The Heathen School Read online

Page 9


  En route they stop in the West Indies, at the island of Grenada, where Johnson is suddenly stricken with yellow fever. When his case seems hopeless, he is wrapped in blankets and left to die on a beach. Fortunately, he is found by “a gentleman … taking an evening walk … with his lady,” carried to their home, and nursed back to health. Eventually, he secures passage on yet another American ship, and debarks in the town of Derby, Connecticut. From there he removes to the neighboring village of Woodbridge, is hosted by the local minister, and is eventually referred to the agents of the Mission School. He is admitted despite (or because of?) pronouncing himself “a Mahometan [sic] by habit,” and seeming “very bigoted, saying his prayers to the prophet four times a day.” This is but a prelude to Christian conversion; within days he begins “to doubt the divine mission of Mahomet,” and to feel “great reverence for the Scriptures.” His teachers find him to be “diligent and studious.” And the fact that he speaks both Hebrew and Arabic makes them regard him as “an important acquisition.” Indeed, considering “the remarkable leadings of Providence” that brought him to Cornwall, they feel certain of his destiny “to be an instrument of good in some station.” (Another legend? Perhaps—in some parts. But the weave of the Mission School story would include such strands over and over again.)

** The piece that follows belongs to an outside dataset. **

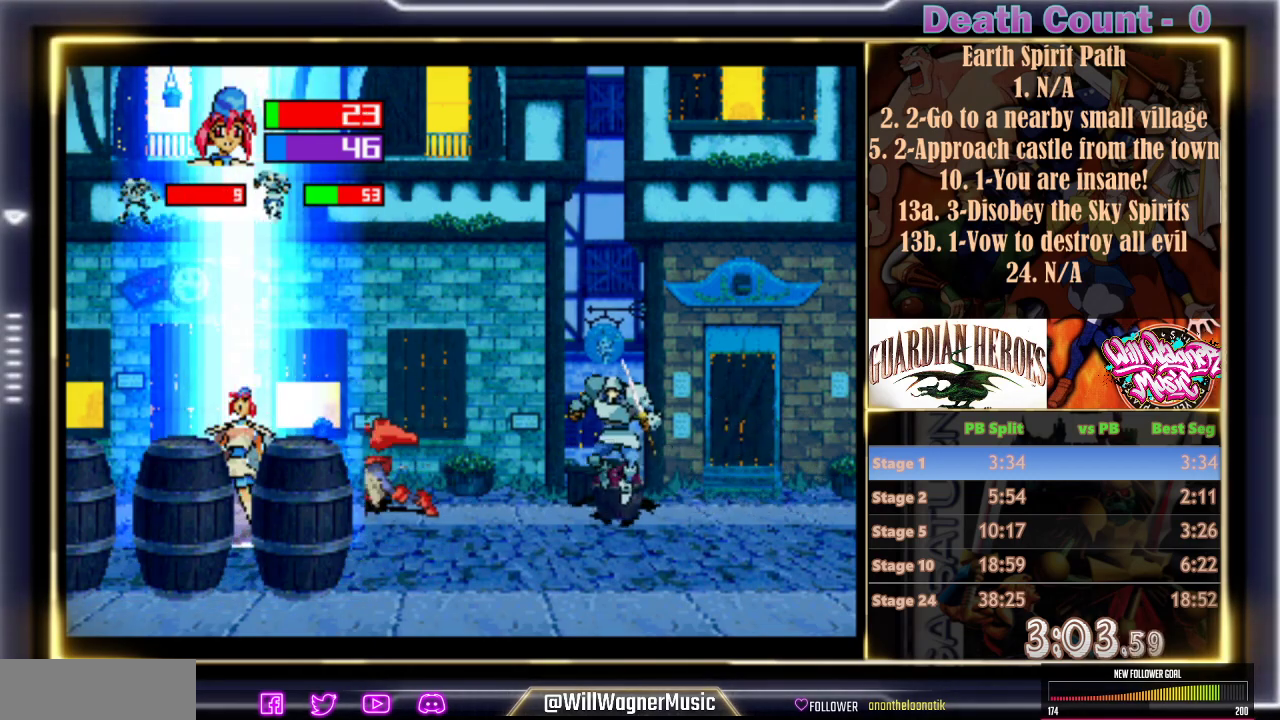
{"dt_ms": 500, "buttons": ["Y"], "events": [[300, "Y", "down"], [400, "Y", "up"], [467, "Y", "down"]]}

  Thus the total number of students by summer’s end was an even dozen: seven from Hawaii, two from India, one Native American, plus the two Yankees. Their ages spanned a range from mid-teens to early thirties. Their prior experience was enormously diverse: seafaring, most especially, but also military service, farming, barbering, cooperage, “academy” schooling. Their educational levels, and their language skills in particular, were equally varied; one or two were nearly illiterate, while others had been tutored for months or years in Latin, Greek, and Hebrew. (And John Johnson, as noted, spoke Arabic.) Perhaps the first, most pressing problem their instructor would face was finding common ground among them.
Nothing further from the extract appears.